Stored records:
========

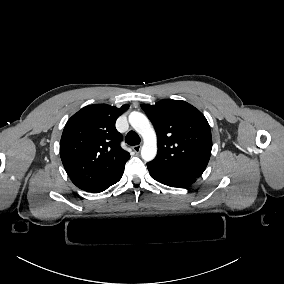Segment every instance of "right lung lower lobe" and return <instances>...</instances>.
<instances>
[{
  "label": "right lung lower lobe",
  "instance_id": "right-lung-lower-lobe-1",
  "mask_svg": "<svg viewBox=\"0 0 284 284\" xmlns=\"http://www.w3.org/2000/svg\"><path fill=\"white\" fill-rule=\"evenodd\" d=\"M123 171H124V169L119 174H117L109 183H107L106 185H104L99 190H97L93 193L102 192V191L106 190L108 187H110L111 185L117 183L121 179Z\"/></svg>",
  "mask_w": 284,
  "mask_h": 284
}]
</instances>
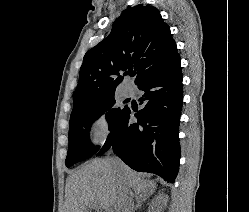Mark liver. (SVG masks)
<instances>
[{"label":"liver","instance_id":"obj_1","mask_svg":"<svg viewBox=\"0 0 249 212\" xmlns=\"http://www.w3.org/2000/svg\"><path fill=\"white\" fill-rule=\"evenodd\" d=\"M119 176L126 180L130 196L148 198L156 188L153 180H144L142 174L134 172L125 164H112L111 160H91L70 172L66 180L67 212H88L93 202L100 208H111V212H121Z\"/></svg>","mask_w":249,"mask_h":212}]
</instances>
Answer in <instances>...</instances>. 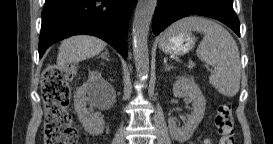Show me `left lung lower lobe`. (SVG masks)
<instances>
[{"label": "left lung lower lobe", "instance_id": "left-lung-lower-lobe-1", "mask_svg": "<svg viewBox=\"0 0 273 144\" xmlns=\"http://www.w3.org/2000/svg\"><path fill=\"white\" fill-rule=\"evenodd\" d=\"M189 15L217 19L240 36V25L233 11V0H157L152 30L158 35L174 21Z\"/></svg>", "mask_w": 273, "mask_h": 144}]
</instances>
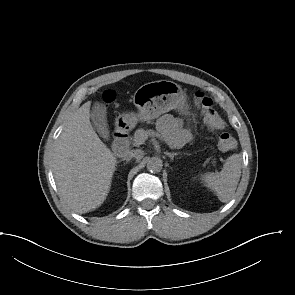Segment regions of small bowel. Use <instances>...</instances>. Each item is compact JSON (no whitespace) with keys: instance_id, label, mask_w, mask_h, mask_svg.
<instances>
[{"instance_id":"small-bowel-1","label":"small bowel","mask_w":295,"mask_h":295,"mask_svg":"<svg viewBox=\"0 0 295 295\" xmlns=\"http://www.w3.org/2000/svg\"><path fill=\"white\" fill-rule=\"evenodd\" d=\"M157 126L161 131L172 135L177 144L185 143L190 139V132L184 129L179 120L172 116L161 117L157 122Z\"/></svg>"}]
</instances>
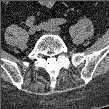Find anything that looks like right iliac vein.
Listing matches in <instances>:
<instances>
[{
    "label": "right iliac vein",
    "mask_w": 109,
    "mask_h": 109,
    "mask_svg": "<svg viewBox=\"0 0 109 109\" xmlns=\"http://www.w3.org/2000/svg\"><path fill=\"white\" fill-rule=\"evenodd\" d=\"M36 28L35 27H31L29 30H28V33L30 34V35H34L35 33H36Z\"/></svg>",
    "instance_id": "1"
}]
</instances>
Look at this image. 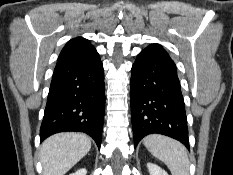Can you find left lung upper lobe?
Listing matches in <instances>:
<instances>
[{"mask_svg":"<svg viewBox=\"0 0 233 175\" xmlns=\"http://www.w3.org/2000/svg\"><path fill=\"white\" fill-rule=\"evenodd\" d=\"M153 45H156V46L162 47V46H161V45H159V44H153Z\"/></svg>","mask_w":233,"mask_h":175,"instance_id":"1","label":"left lung upper lobe"}]
</instances>
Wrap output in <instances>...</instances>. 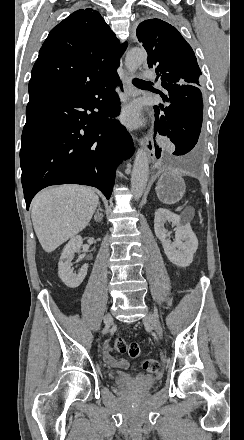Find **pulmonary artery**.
Masks as SVG:
<instances>
[{
  "label": "pulmonary artery",
  "mask_w": 244,
  "mask_h": 440,
  "mask_svg": "<svg viewBox=\"0 0 244 440\" xmlns=\"http://www.w3.org/2000/svg\"><path fill=\"white\" fill-rule=\"evenodd\" d=\"M142 75H143V77L148 78V77H150L151 72H150V70L145 69V70H143Z\"/></svg>",
  "instance_id": "e3ab8cb5"
}]
</instances>
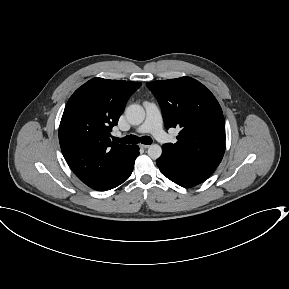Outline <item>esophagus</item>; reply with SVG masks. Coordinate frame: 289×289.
<instances>
[{"mask_svg": "<svg viewBox=\"0 0 289 289\" xmlns=\"http://www.w3.org/2000/svg\"><path fill=\"white\" fill-rule=\"evenodd\" d=\"M140 147L143 148V149H147L150 147V145H147V144H140Z\"/></svg>", "mask_w": 289, "mask_h": 289, "instance_id": "esophagus-1", "label": "esophagus"}]
</instances>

========

# The problem
Arrange the records as a two-column CSV with the columns input and output, one row per record, each value in its own quoted field with line breaks replaced by spaces. Begin at the line that has "Outline <item>esophagus</item>; reply", continue through the end of the records, and leave the pictures out.

# Full solution
input,output
"Outline <item>esophagus</item>; reply with SVG masks. Coordinate frame: 289×289.","<instances> [{""mask_svg"": ""<svg viewBox=\""0 0 289 289\"" xmlns=\""http://www.w3.org/2000/svg\""><path fill=\""white\"" fill-rule=\""evenodd\"" d=\""M140 147L143 148V149H147L150 147V145H147V144H140Z\""/></svg>"", ""mask_w"": 289, ""mask_h"": 289, ""instance_id"": ""esophagus-1"", ""label"": ""esophagus""}] </instances>"